Only the lines from the one with "middle dip: (708, 281)" through the last belong in the output; print them exactly as given below.

============

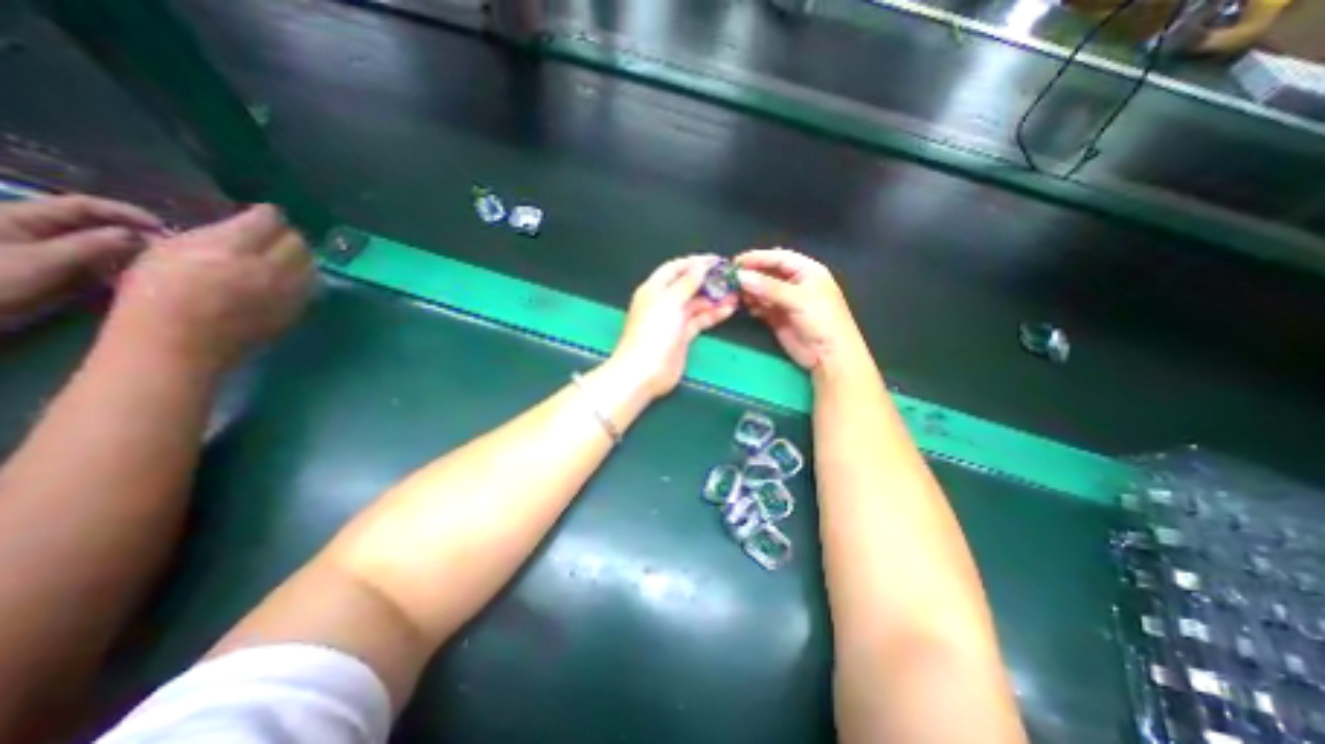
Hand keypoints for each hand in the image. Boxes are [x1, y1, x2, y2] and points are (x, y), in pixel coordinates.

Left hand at [1, 193, 161, 321]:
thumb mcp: (42, 261)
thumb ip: (91, 245)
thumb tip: (137, 235)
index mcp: (25, 217)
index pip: (83, 206)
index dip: (124, 212)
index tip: (162, 227)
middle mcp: (40, 229)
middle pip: (96, 225)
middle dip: (133, 236)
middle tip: (168, 251)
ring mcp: (51, 251)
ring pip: (102, 246)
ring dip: (131, 255)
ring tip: (159, 266)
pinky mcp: (61, 270)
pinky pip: (99, 265)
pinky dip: (121, 270)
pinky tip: (137, 279)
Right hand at [104, 204, 311, 373]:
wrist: (180, 344)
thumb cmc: (156, 295)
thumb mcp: (167, 251)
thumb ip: (212, 236)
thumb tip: (239, 226)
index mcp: (233, 248)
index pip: (269, 220)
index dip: (267, 213)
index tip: (259, 214)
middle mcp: (271, 267)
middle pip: (297, 241)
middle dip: (286, 234)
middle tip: (271, 236)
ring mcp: (290, 291)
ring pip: (311, 263)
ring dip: (300, 256)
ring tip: (283, 257)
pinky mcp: (298, 309)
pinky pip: (312, 286)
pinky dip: (304, 277)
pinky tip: (289, 279)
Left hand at [608, 252, 734, 400]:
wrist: (645, 371)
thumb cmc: (654, 331)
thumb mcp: (670, 301)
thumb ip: (687, 282)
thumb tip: (701, 264)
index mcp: (654, 289)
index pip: (675, 269)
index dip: (694, 262)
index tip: (717, 261)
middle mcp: (663, 302)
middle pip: (687, 286)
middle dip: (708, 281)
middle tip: (731, 278)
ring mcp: (673, 320)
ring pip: (696, 304)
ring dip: (714, 298)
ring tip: (735, 293)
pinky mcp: (683, 337)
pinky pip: (700, 320)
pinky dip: (713, 314)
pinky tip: (729, 309)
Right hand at [729, 246, 866, 372]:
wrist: (828, 355)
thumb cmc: (821, 321)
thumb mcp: (798, 299)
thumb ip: (769, 287)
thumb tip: (741, 277)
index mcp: (807, 271)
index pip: (779, 258)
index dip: (758, 258)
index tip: (737, 262)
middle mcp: (795, 282)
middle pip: (768, 273)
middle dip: (751, 275)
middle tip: (731, 279)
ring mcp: (786, 300)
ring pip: (763, 290)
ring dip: (750, 291)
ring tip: (737, 294)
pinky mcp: (778, 317)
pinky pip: (761, 306)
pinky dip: (753, 305)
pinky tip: (747, 307)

============

• **ANSWER SPACE**
middle dip: (708, 281)
middle tip: (731, 278)
ring mcp: (673, 320)
ring pip: (696, 304)
ring dip: (714, 298)
ring tip: (735, 293)
pinky mcp: (683, 337)
pinky pip: (700, 320)
pinky dip: (713, 314)
pinky tip: (729, 309)
Right hand at [729, 246, 866, 372]:
wrist: (828, 355)
thumb cmc: (821, 321)
thumb mcp: (798, 299)
thumb ip: (769, 287)
thumb tip: (741, 277)
index mcp: (807, 271)
index pip: (779, 258)
index dip: (758, 258)
index tip: (737, 262)
middle mcp: (795, 282)
middle pip: (768, 273)
middle dip: (751, 275)
middle tip: (731, 279)
ring mcp: (786, 300)
ring pip: (763, 290)
ring dip: (750, 291)
ring tip: (737, 294)
pinky mcp: (778, 317)
pinky pip: (761, 306)
pinky dip: (753, 305)
pinky tip: (747, 307)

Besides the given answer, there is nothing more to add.